Benar saja, beberapa detik setelah Febiana memalingkan tatapan, muncul sosok Sapta yang baru menaiki tangga tersebut. Pria itu mendekati wanita yang saat ini bisa dikatakan sebagai atasannya itu. Dengan badan yang agak membungkuk, Sapta mencoba memberikan sapaan.

"Selamat malam, Nona."

Febiana mengangkat kepalanya dan berangsur menatap pria itu. "Selamat malam," jawabnya singkat, tetapi diiringi senyuman yang begitu menawan. "Duduk saja, tak perlu sungkan."

"Terima kasih, Nona."

"Mm ... mau pesan sesuatu?"

Sapta menggeleng. "Tidak perlu, Nona. Informasi ini akan saya sampaikan secepat mungkin."

"Kamu cukup peka dan andal. Kurasa aku tak salah dalam memilihmu. Baiklah, segera katakan saja."

Hati dan sekujur tubuh Sapta menghangat setelah mendengar pujian dari sang nona. Satu hal yang paling ia inginkan setelah mendapatkan nilai bagus adalah uang. Dan jika Febiana merasa puas atas kinerjanya, maka bayaran yang ia terima pun akan semakin besar.

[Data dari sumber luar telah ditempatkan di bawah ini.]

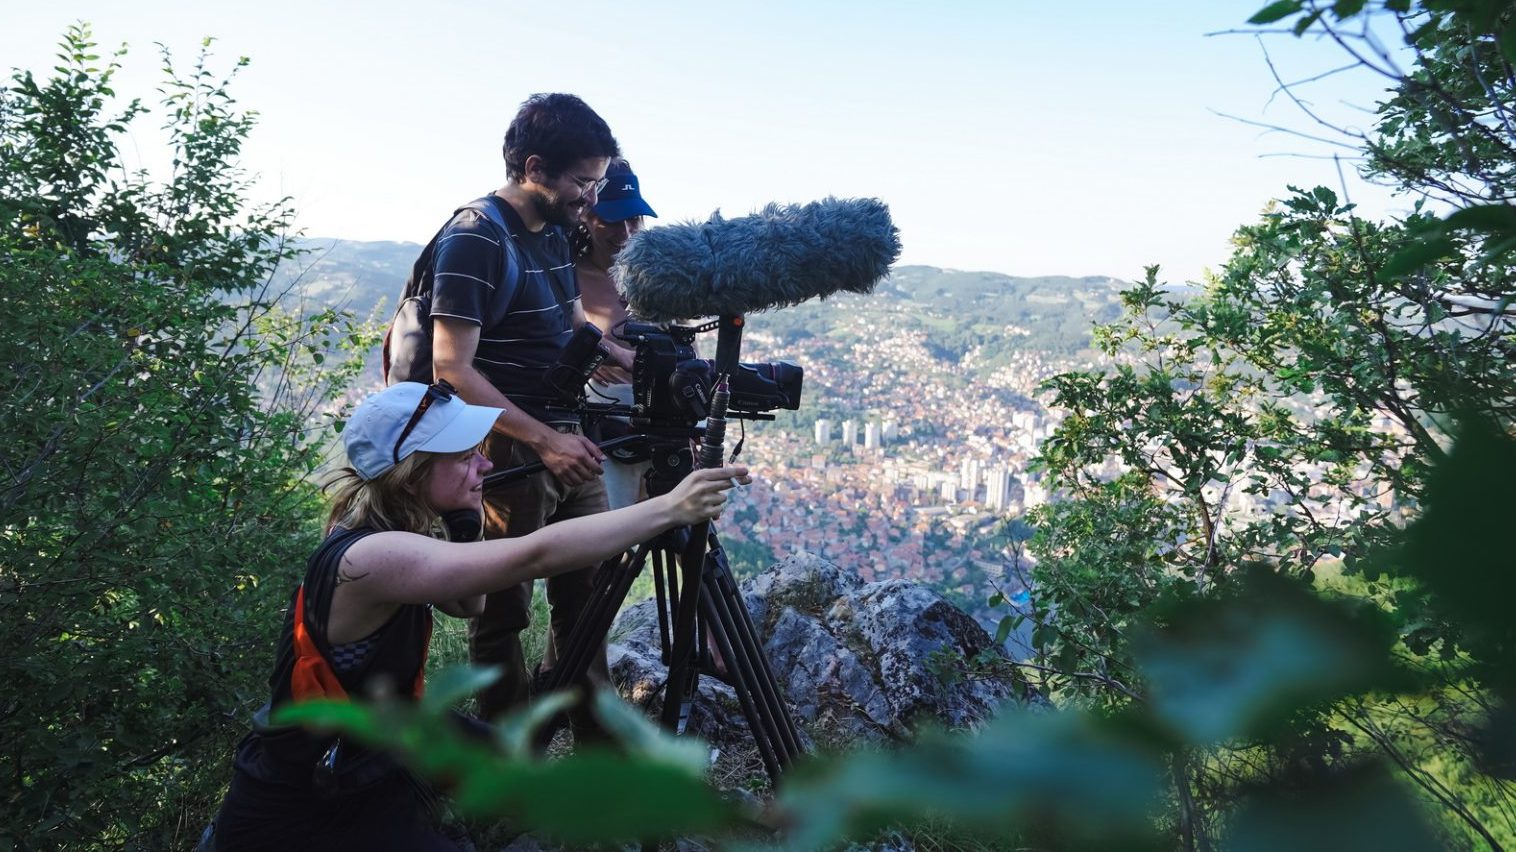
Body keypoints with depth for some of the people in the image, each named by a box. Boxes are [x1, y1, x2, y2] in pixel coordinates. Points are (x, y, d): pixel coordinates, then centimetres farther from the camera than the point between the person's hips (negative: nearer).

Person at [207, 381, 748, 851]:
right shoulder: (368, 558, -32)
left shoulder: (388, 533, -6)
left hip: (364, 747, 9)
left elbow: (469, 603, 5)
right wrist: (669, 509, -38)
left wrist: (464, 517, -9)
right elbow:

Sebuah amplop berwarna cokelat dan agak besar, Sapta keluarkan dari dalam tasnya. Kemudian ia menyodorkan berkas itu pada Febiana.

"Amplop ini berisi foto Tuan Sinclair, Nona. Saya sudah membayar seseorang untuk membuat Tuan Sinclair tampak seperti rumor yang beredar. Silakan dilihat terlebih dahulu," jelas Sapta.

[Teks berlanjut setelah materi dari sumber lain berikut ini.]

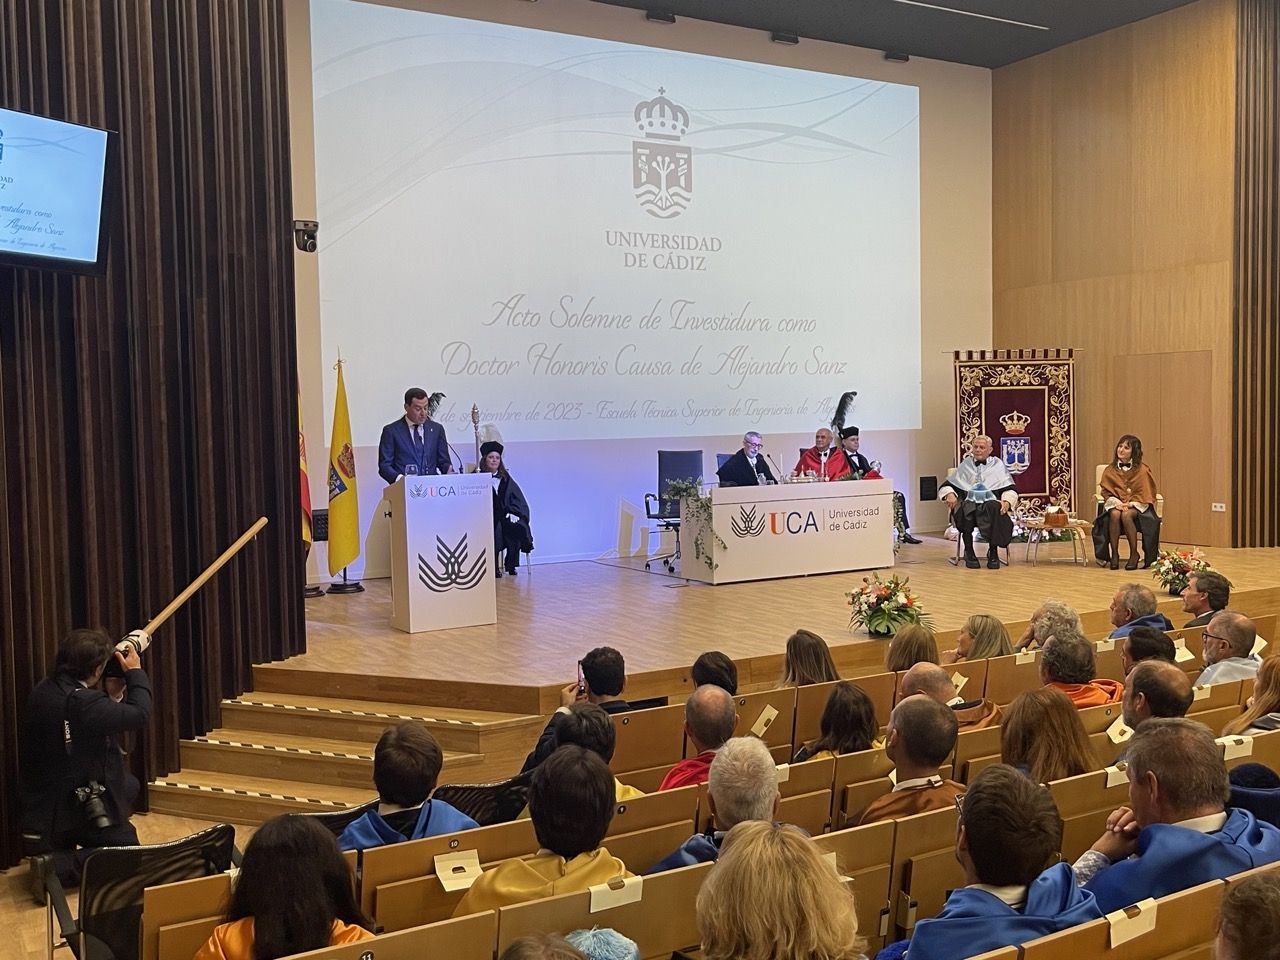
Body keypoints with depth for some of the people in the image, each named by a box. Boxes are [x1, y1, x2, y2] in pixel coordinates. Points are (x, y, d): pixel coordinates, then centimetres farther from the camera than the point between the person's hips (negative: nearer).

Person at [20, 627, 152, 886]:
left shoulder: (44, 691, -2)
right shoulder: (84, 702, -30)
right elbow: (139, 714, -21)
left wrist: (113, 696, -2)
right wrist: (135, 672, -9)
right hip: (72, 807, -9)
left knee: (129, 784, 25)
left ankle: (61, 846, 23)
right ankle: (57, 866, -11)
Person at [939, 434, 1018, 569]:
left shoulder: (998, 465, 20)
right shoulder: (965, 465, 22)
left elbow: (1011, 490, 12)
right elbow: (945, 486, 18)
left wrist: (1007, 501, -11)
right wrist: (949, 494, -6)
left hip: (991, 504, -1)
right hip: (969, 503, 1)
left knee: (994, 507, -37)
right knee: (965, 507, -36)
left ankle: (993, 552, -25)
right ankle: (969, 551, -23)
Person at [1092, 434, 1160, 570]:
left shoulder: (1142, 470, -3)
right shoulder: (1110, 470, 6)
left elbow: (1145, 495, -4)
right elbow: (1106, 492, 4)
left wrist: (1130, 504, -19)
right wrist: (1116, 503, -15)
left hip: (1137, 506, -2)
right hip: (1115, 504, 2)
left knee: (1126, 515, -36)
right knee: (1115, 514, -33)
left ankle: (1134, 554, -25)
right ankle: (1114, 554, -27)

Sejenak, Febiana menatap netra hitam milik Sapta. Baru setelah itu, ia membuka amplop tersebut dan meraih isinya. Beberapa foto yang dipotret oleh Sapta sudah berada di depan matanya. Gambar diri Edward Sinclair yang tampak memeluk, memegang, serta membelai seorang pria.

"Bagaimana kamu melakukannya, Sapta? Aku cukup penasaran dengan kecerdasanmu." Febiana bertanya sembari memasukkan kembali foto-foto itu.

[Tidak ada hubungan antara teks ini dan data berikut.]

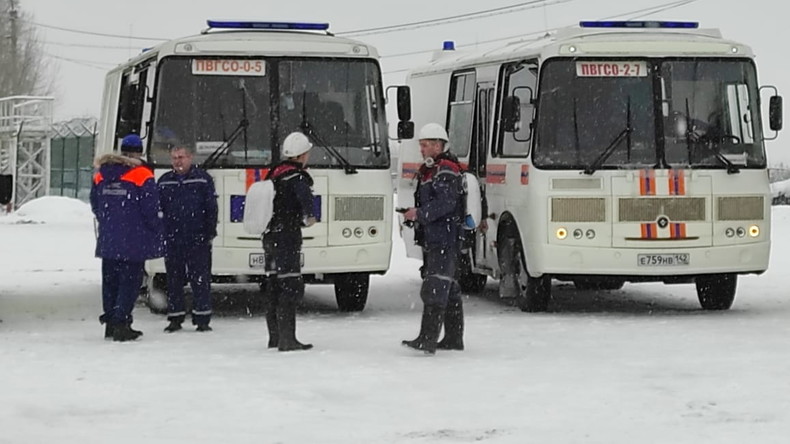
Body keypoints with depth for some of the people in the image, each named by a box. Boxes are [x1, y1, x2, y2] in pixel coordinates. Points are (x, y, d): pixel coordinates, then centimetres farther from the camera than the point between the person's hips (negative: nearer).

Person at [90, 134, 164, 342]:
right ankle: (121, 324, -8)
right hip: (134, 242, -5)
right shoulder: (142, 177, -10)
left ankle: (110, 323, 18)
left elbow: (95, 206, 15)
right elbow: (151, 210, -9)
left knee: (110, 281, 14)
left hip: (107, 241, 5)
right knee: (129, 282, -2)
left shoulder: (101, 176, 7)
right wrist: (157, 232, 5)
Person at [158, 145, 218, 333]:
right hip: (171, 240, 3)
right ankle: (175, 318, 15)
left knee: (200, 279, -2)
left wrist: (210, 233, -3)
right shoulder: (164, 182, 11)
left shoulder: (202, 179, 2)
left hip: (198, 240, -3)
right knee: (174, 280, 7)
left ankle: (202, 318, 4)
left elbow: (211, 208, 2)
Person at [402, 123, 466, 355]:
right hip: (432, 239, 11)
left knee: (435, 289, -16)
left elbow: (446, 203, -23)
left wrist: (420, 213, -27)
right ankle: (454, 338, 21)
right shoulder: (427, 170, 21)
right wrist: (413, 215, 11)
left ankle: (428, 339, -23)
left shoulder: (446, 170, -12)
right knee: (449, 288, 15)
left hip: (444, 239, -11)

Sapta tersenyum. "Cukup mudah. Saya ... memancing Sekretaris Ibnu keluar, lalu menyodorkan seorang aktor yang berpura-pura sakit. Tempat keberadaan mereka adalah salah satu hotel milik Sinclair Group. Tentu saja, Tuan Sinclair akan bersikap ramah pada pengunjung yang kesakitan demi keuntungan propertinya."

"Waaah! Menakjubkan. Padahal, Edward Sinclair dikenal sebagai sosok dingin dan kejam. Tapi, kamu berhasil memancing simpatik yang bersembunyi di dalam dirinya, Sapta."

"Semua orang akan melakukan apa pun demi uang, Nona, baik saya, Tuan Sinclair, bahkan Anda sendiri."

"Yeah. Itu benar." Febiana menghela napas, kemudian menyandarkan punggungnya. "Unggah foto-foto ini dan kacaukan semua sosial media, buat rumor itu seperti fakta. Akan kunaikkan harga kinerjamu."

"Baik, Nona! Masih ada satu lagi. Soal Tuan Sinclair dan keluarganya. Dia memiliki dua saudara, lalu kedua adiknya itu berambisi ingin mengalahkan Tuan Sinclair, maksud saya Edward Sinclair. Saya rasa, info ini cukup berguna untuk Anda."

"Ya!" sahut Febiana cepat. "Sangat berguna!"

Sapta tersenyum. "Baiklah kalau begitu, Nona. Saya tunggu transferan honornya dan selamat malam, saya pamit."

Sapta beranjak. Sesaat setelah memundurkan kursinya, ia merundukkan badan di hadapan Febiana. Tak perlu menunggu lama, pria itu meninggalkan Febiana yang masih asyik menikmati satu per satu permainan.